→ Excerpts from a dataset
Content starts
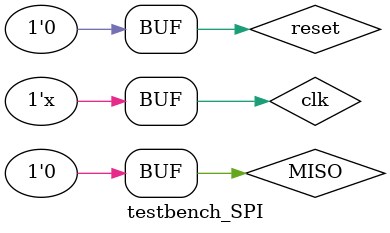
<source format=v>
`timescale 1ns/1ps
module testbench_SPI;

wire is_negative_X, is_negative_Y, is_negative_Z, is_negative_T;

wire start_transmision, locked;
wire data_ready_for_printing;

reg clk, reset, MISO;
wire MOSI, SCLK, CS, TxD;

wire [7:0] instruction, addr, data;
wire data_ready;
wire signed [7:0] data_acc;

wire signed [15:0] avg_Y;

wire master_enable;

//SPI_Master SPI_Master_inst(.clk(clk), .reset(reset), .instruction(instruction), .addr(addr), .data(data), .MISO(MISO), .clkout_8mhz(clkout_8mhz), .MOSI(MOSI), .master_enable(master_enable), .spi_idle(spi_idle), .data_acc(data_acc), .CS(CS));

acc_instructions acc_instructions_inst(.clk(clk), .reset(reset), .spi_idle(spi_idle), .master_enable(master_enable), .instruction(instruction), .addr(addr), .data(data), .start_transmision(start_transmision), .locked(locked));

SPI_Master SPI_Master_inst(.clk(clk), .reset(reset), .instruction(instruction), .addr(addr), .data(data), .MISO(MISO), .clkout_8mhz(SCLK), .MOSI(MOSI), .CS(CS), .master_enable(master_enable), .spi_idle(spi_idle), .data_ready(data_ready), .data_acc(data_acc), .locked(locked));

clock_mmcm clock_mmcm_inst(.clk(clk), .reset(reset), .clkout_8mhz(SCLK), .locked(locked));    // to roloi einai sta 5 MHz telika

initial 
begin
    clk = 0;
    reset = 1;
    MISO = 0;
    #100 reset = 0;

    #1227775 MISO = 1;     // tote jekinaei na grafei to acc sto MISO 
    #177 MISO = 0;
    #200 MISO = 1;    
    #200 MISO = 1;
    #200 MISO = 0;
    #200 MISO = 0;
    #200 MISO = 1;
    #200 MISO = 0;

end

always #5 clk = ~clk;

endmodule
</source>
Content ends
→ YOUR INSTRUCTIONS
Write out the data again word for word, minus any images.

→ YOUR RESPONSE
<source format=v>
`timescale 1ns/1ps
module testbench_SPI;

wire is_negative_X, is_negative_Y, is_negative_Z, is_negative_T;

wire start_transmision, locked;
wire data_ready_for_printing;

reg clk, reset, MISO;
wire MOSI, SCLK, CS, TxD;

wire [7:0] instruction, addr, data;
wire data_ready;
wire signed [7:0] data_acc;

wire signed [15:0] avg_Y;

wire master_enable;

//SPI_Master SPI_Master_inst(.clk(clk), .reset(reset), .instruction(instruction), .addr(addr), .data(data), .MISO(MISO), .clkout_8mhz(clkout_8mhz), .MOSI(MOSI), .master_enable(master_enable), .spi_idle(spi_idle), .data_acc(data_acc), .CS(CS));

acc_instructions acc_instructions_inst(.clk(clk), .reset(reset), .spi_idle(spi_idle), .master_enable(master_enable), .instruction(instruction), .addr(addr), .data(data), .start_transmision(start_transmision), .locked(locked));

SPI_Master SPI_Master_inst(.clk(clk), .reset(reset), .instruction(instruction), .addr(addr), .data(data), .MISO(MISO), .clkout_8mhz(SCLK), .MOSI(MOSI), .CS(CS), .master_enable(master_enable), .spi_idle(spi_idle), .data_ready(data_ready), .data_acc(data_acc), .locked(locked));

clock_mmcm clock_mmcm_inst(.clk(clk), .reset(reset), .clkout_8mhz(SCLK), .locked(locked));    // to roloi einai sta 5 MHz telika

initial 
begin
    clk = 0;
    reset = 1;
    MISO = 0;
    #100 reset = 0;

    #1227775 MISO = 1;     // tote jekinaei na grafei to acc sto MISO 
    #177 MISO = 0;
    #200 MISO = 1;    
    #200 MISO = 1;
    #200 MISO = 0;
    #200 MISO = 0;
    #200 MISO = 1;
    #200 MISO = 0;

end

always #5 clk = ~clk;

endmodule
</source>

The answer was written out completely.